We’re all used to going through the motions of Martin Luther King Jr. Day. After facing massive student pressure from the Black Action Movement over a decade ago, the University decided to take the day off and hold a symposium honoring the civil rights leader, giving us an opportunity to celebrate hard-earned civil rights by playing beer pong a third night in a row. King has become an easy-to-swallow symbol for universally accepted and vaguely worded concepts like freedom and diversity. He’s the revolutionary everyone can agree on: charismatic, God-fearing and, most importantly, shot down in his prime. What many fail to realize is that King’s radicalism stretched far beyond his “I Have a Dream” speech. His stances against the Vietnam War and in favor of the labor movement are either forgotten or skimmed over, diminishing his true radicalism.
A look at who has been honoring King makes it easy to see to what degree he has become an empty symbol of activism. General Motors, a company with a history of racist hiring practices in Detroit, has donated $10 million to help build a memorial to King in Washington. Bill Swanson, chief executive officer and chairman of the renowned arms manufacturer Raytheon, has stated that the outspoken pacifist has helped his corporation, claiming that “we are a more inclusive society and a more inclusive company because of Dr. King’s vision.”
King has also been posthumously appointed spokesman of companies hoping to benefit from an association with such a revered figure.

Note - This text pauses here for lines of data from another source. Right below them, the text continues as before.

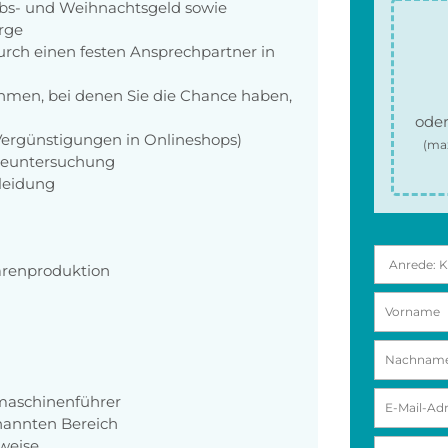
aubs- und Weihnachtsgeld sowie
orge
rch einen festen Ansprechpartner in
men, bei denen Sie die Chance haben,
oder
 Vergünstigungen in Onlineshops)
(ma
rgeuntersuchung
kleidung
arenproduktion
maschinenführer
nannten Bereich
weise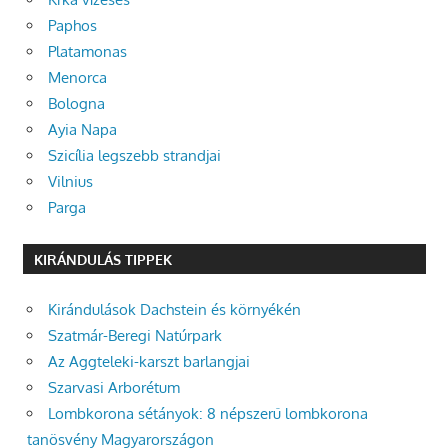
Paphos
Platamonas
Menorca
Bologna
Ayia Napa
Szicília legszebb strandjai
Vilnius
Parga
KIRÁNDULÁS TIPPEK
Kirándulások Dachstein és környékén
Szatmár-Beregi Natúrpark
Az Aggteleki-karszt barlangjai
Szarvasi Arborétum
Lombkorona sétányok: 8 népszerű lombkorona
tanösvény Magyarországon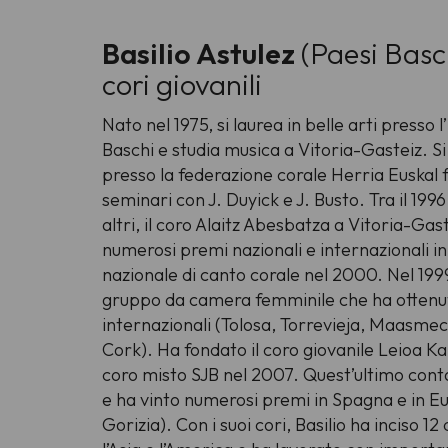
Basilio Astulez
(Paesi Basc
cori giovanili
Nato nel 1975, si laurea in belle arti presso l
Baschi e studia musica a Vitoria-Gasteiz. S
presso la federazione corale Herria Euskal 
seminari con J. Duyick e J. Busto. Tra il 1996 
altri, il coro Alaitz Abesbatza a Vitoria-Gas
numerosi premi nazionali e internazionali i
nazionale di canto corale nel 2000. Nel 199
gruppo da camera femminile che ha ottenu
internazionali (Tolosa, Torrevieja, Maasmec
Cork). Ha fondato il coro giovanile Leioa Ka
coro misto SJB nel 2007. Quest’ultimo conta
e ha vinto numerosi premi in Spagna e in Eu
Gorizia). Con i suoi cori, Basilio ha inciso 12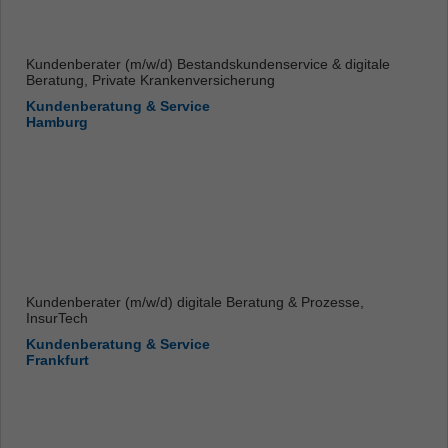
Kundenberater (m/w/d) Bestandskundenservice & digitale
Beratung, Private Krankenversicherung
Kundenberatung & Service
Hamburg
Kundenberater (m/w/d) digitale Beratung & Prozesse,
InsurTech
Kundenberatung & Service
Frankfurt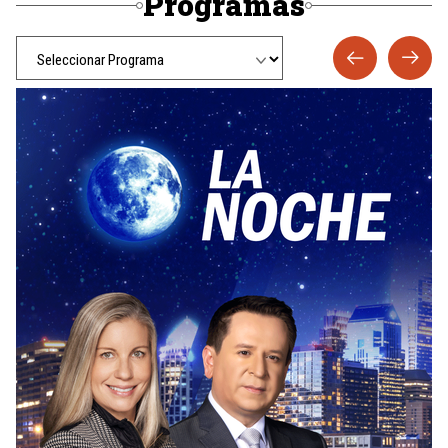
Programas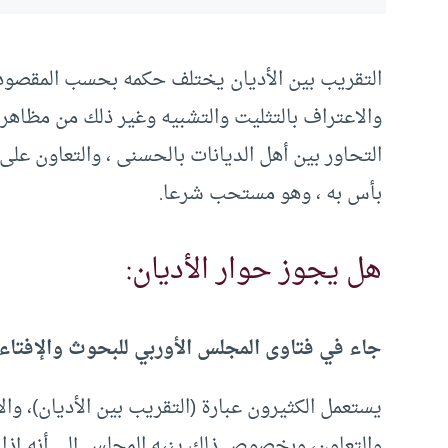
التقريب بين الأديان يختلف حكمه بحسب المقصود ب
والاعتراف بالتثليت والتشبيه وغير ذلك من مظاهر ا
التحاور بين أهل الديانات بالحسنى ، والتعاون على
بأس به ، وهو مستحب شرعا.
هل يجوز حوار الأديان:
جاء في فتاوى المجلس الأوربي للبحوث والإفتاء:
يستعمل الكثيرون عبارة (التقريب بين الأديان)، وا
والتعاون، وبخصوص ذلك ينبه المجلس إلى أنه إذا كا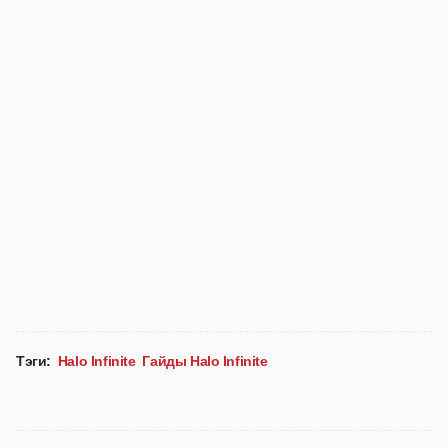
Тэги:
Halo Infinite
Гайды Halo Infinite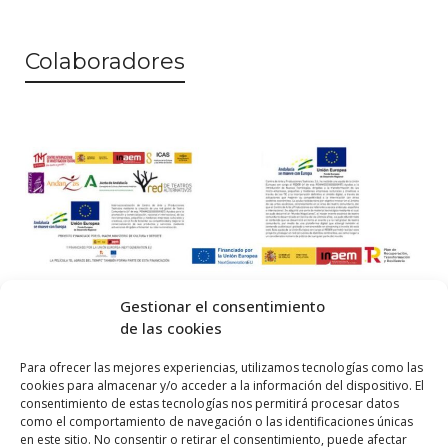
Colaboradores
Gestionar el consentimiento
de las cookies
© 2026 Centro Internacional de Investigación Teatral · Made with
Para ofrecer las mejores experiencias, utilizamos tecnologías como las
cookies para almacenar y/o acceder a la información del dispositivo. El
by
QM
.
consentimiento de estas tecnologías nos permitirá procesar datos
como el comportamiento de navegación o las identificaciones únicas
en este sitio. No consentir o retirar el consentimiento, puede afectar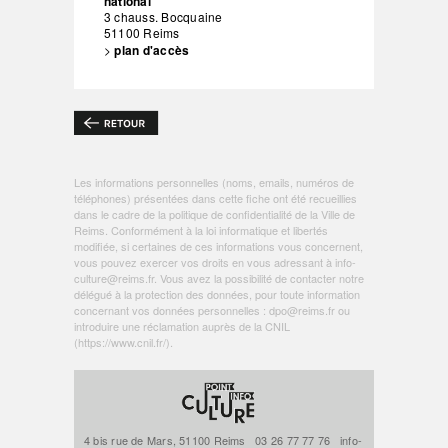
national
3 chauss. Bocquaine
51100
Reims
>
plan d'accès
Les informations personnelles (noms, emails, numéros de
téléphones) présentées dans cette fiche ont été recueillies
dans le cadre de la politique de
confidentialité de la Ville de
Reims
. Conformément à la loi informatique et libertés
modifiée, si certaines de ces informations vous concernent,
vous pouvez exercer vos droits en vous adressant à
info-
culture@reims.fr
. Vous avez la possibilité de contacter notre
délégué à la protection des données, pour toute information
concernant vos données personnelles :
dpo@reims.fr
ou
introduire une réclamation auprès de la CNIL
(
https://www.cnil.fr/
).
4 bis rue de Mars, 51100 Reims
03 26 77 77 76
info-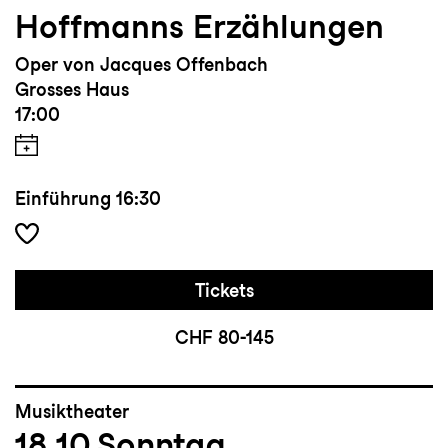
Hoffmanns Erzählungen
Oper von Jacques Offenbach
Grosses Haus
17:00
Einführung
16:30
Tickets
CHF 80-145
Musiktheater
18.10
Sonntag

Alcatel, a firm dealing with voice and data networks, recently released a digitally altered commercial depicting King giving his “I Have a Dream” speech in front of an empty Mall while a voiceover soothingly asserts that “Before you can inspire, before you can touch, you must first connect. And the company that connects more of the world is Alcatel, a leader in communication networks.” Alcatel spokesman Brad Burns assures us that “It’s not like we’re selling a product, we’re simply associating our brand with it.” Apple Computers took a more subtle approach by releasing black-and-white print ads featuring pictures of King with the company’s logo and the words “Think Different” inconspicuously located in the corner. It’s the smoothest corporatization of a revolutionary figure ever — a seamless, wordless transition from substance to style.
Slick advertisements and empty gestures fail to portray the depth of King’s objectives. His efforts on civil rights are his most widely acknowledged achievements because today they are universally accepted. However, King the antiwar activist and workers’ rights proponent are largely ignored due to the still-present controversy over these topics. Everyone wants to live in an environment where people “will not be judged by the color of their skin but by the content of their character,” but not everyone shares identical feelings on labor rights or the Vietnam War.
In 1967, King gave a speech entitled Beyond Vietnam: A Time to Break Silence in which he declared that the Vietnam War was “an enemy of the poor.” King saw the war as a manifestation of racial and economic inequality in the United States, saying that “America would never invest the necessary funds or energies in rehabilitation of its poor so long as adventures like Vietnam continued to draw men and skills and money like some demonic, destructive suction tube.” He decried the “cruel irony of watching Negro and white boys on TV screens as they kill and die together for a nation that has been unable to seat them together in the same schools” and pointed out the hypocrisy of a situation in which “we watch them in brutal solidarity burning the huts of a poor village, but we realize that they would never live on the same block in Detroit.” For King, resisting the Vietnam War was an integral part of promoting true equality. Time magazine called this “demagogic slander that sounded like a script for Radio Hanoi,” which is certainly a departure from the fawning one hears today from mainstream news sources.
King, spent the later years of his life fighting for workers rights and economic equality. According to him, gaining civil rights was the easy part on the struggle for equality, as “There are no expenses involved, no taxes are required, for Negroes to share lunch counters, libraries, parks, hotels and other facilities.” Substantial changes requires “the outlay of billions for decent housing and equal education,” a fact many are reluctant to acknowledge.
In 1968, King announced the Poor People’s Campaign, which was to culminate in another march on the nation’s capital, demanding a $12 billion Economic Bill of Rights that would ensure employment for the able, income for the disabled and a final end to housing discrimination. King was shot in Memphis, Tenn. while visiting in support of striking sanitation workers, who marched with placards proclaiming “I am a man” under the shadow of National Guard tanks and bayonets.
Had King not been assassinated on that hotel balcony in 1968, he surely would have become a leading voice in the labor movement. Perhaps the reason people have been so reluctant to embrace the anti-war, pro-labor King is that he tackled issues that plague our country to this day. We are fighting a war with an army in which minorities are disproportionately doing the killing and dying. Despite King’s best efforts, the poor are still overwhelmingly black. We would all like to think that King’s dream has been fulfilled and that now all that’s left to do is build monuments, hold symposia and run King-invoking advertisements commemorating a troubling yet closed chapter in American history. The striking parallels between King’s America and our own make this far from appropriate.